### What the exercise asks
Print the lines of the data, starting with the first, up to and including the line where "Rendered at 2001 by 1125 pixels." appears.
━━━ Dataset content ━━━
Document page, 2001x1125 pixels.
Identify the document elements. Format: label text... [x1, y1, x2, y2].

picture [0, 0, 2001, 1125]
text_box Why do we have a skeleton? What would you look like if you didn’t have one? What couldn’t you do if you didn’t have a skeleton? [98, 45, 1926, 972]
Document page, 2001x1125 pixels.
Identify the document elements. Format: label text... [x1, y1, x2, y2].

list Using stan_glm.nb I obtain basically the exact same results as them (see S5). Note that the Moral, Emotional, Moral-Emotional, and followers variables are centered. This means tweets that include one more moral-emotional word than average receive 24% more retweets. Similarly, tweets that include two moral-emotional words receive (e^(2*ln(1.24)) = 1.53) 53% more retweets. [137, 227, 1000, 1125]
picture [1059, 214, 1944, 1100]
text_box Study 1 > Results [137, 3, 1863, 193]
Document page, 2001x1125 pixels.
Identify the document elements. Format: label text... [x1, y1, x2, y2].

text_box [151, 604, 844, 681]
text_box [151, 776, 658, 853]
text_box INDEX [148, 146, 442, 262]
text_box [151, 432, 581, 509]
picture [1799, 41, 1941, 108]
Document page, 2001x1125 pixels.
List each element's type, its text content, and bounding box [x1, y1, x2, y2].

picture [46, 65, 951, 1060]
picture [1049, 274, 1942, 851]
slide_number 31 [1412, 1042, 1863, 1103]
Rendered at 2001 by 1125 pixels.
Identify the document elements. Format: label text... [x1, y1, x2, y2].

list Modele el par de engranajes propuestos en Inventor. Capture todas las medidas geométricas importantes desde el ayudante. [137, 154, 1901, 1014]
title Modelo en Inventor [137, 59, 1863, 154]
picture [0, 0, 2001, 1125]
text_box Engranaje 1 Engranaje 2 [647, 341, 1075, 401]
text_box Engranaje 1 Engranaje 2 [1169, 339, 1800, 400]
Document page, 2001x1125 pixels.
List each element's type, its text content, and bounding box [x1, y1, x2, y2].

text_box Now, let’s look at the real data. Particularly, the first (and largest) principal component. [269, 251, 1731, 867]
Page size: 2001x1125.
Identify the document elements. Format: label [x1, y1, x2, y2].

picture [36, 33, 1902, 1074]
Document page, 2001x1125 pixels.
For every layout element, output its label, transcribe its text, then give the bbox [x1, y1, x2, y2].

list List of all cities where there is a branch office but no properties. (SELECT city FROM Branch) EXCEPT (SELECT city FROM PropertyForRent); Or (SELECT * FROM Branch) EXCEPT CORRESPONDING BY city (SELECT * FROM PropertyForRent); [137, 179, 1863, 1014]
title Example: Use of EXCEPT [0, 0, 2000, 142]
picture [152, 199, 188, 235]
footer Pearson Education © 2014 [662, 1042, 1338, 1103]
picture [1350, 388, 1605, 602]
━━━
### Answer box
Document page, 2001x1125 pixels.
Identify the document elements. Format: label text... [x1, y1, x2, y2].

picture [0, 0, 2001, 1125]
text_box Why do we have a skeleton? What would you look like if you didn’t have one? What couldn’t you do if you didn’t have a skeleton? [98, 45, 1926, 972]
Document page, 2001x1125 pixels.
Identify the document elements. Format: label text... [x1, y1, x2, y2].

list Using stan_glm.nb I obtain basically the exact same results as them (see S5). Note that the Moral, Emotional, Moral-Emotional, and followers variables are centered. This means tweets that include one more moral-emotional word than average receive 24% more retweets. Similarly, tweets that include two moral-emotional words receive (e^(2*ln(1.24)) = 1.53) 53% more retweets. [137, 227, 1000, 1125]
picture [1059, 214, 1944, 1100]
text_box Study 1 > Results [137, 3, 1863, 193]
Document page, 2001x1125 pixels.
Identify the document elements. Format: label text... [x1, y1, x2, y2].

text_box [151, 604, 844, 681]
text_box [151, 776, 658, 853]
text_box INDEX [148, 146, 442, 262]
text_box [151, 432, 581, 509]
picture [1799, 41, 1941, 108]
Document page, 2001x1125 pixels.
List each element's type, its text content, and bounding box [x1, y1, x2, y2].

picture [46, 65, 951, 1060]
picture [1049, 274, 1942, 851]
slide_number 31 [1412, 1042, 1863, 1103]
Rendered at 2001 by 1125 pixels.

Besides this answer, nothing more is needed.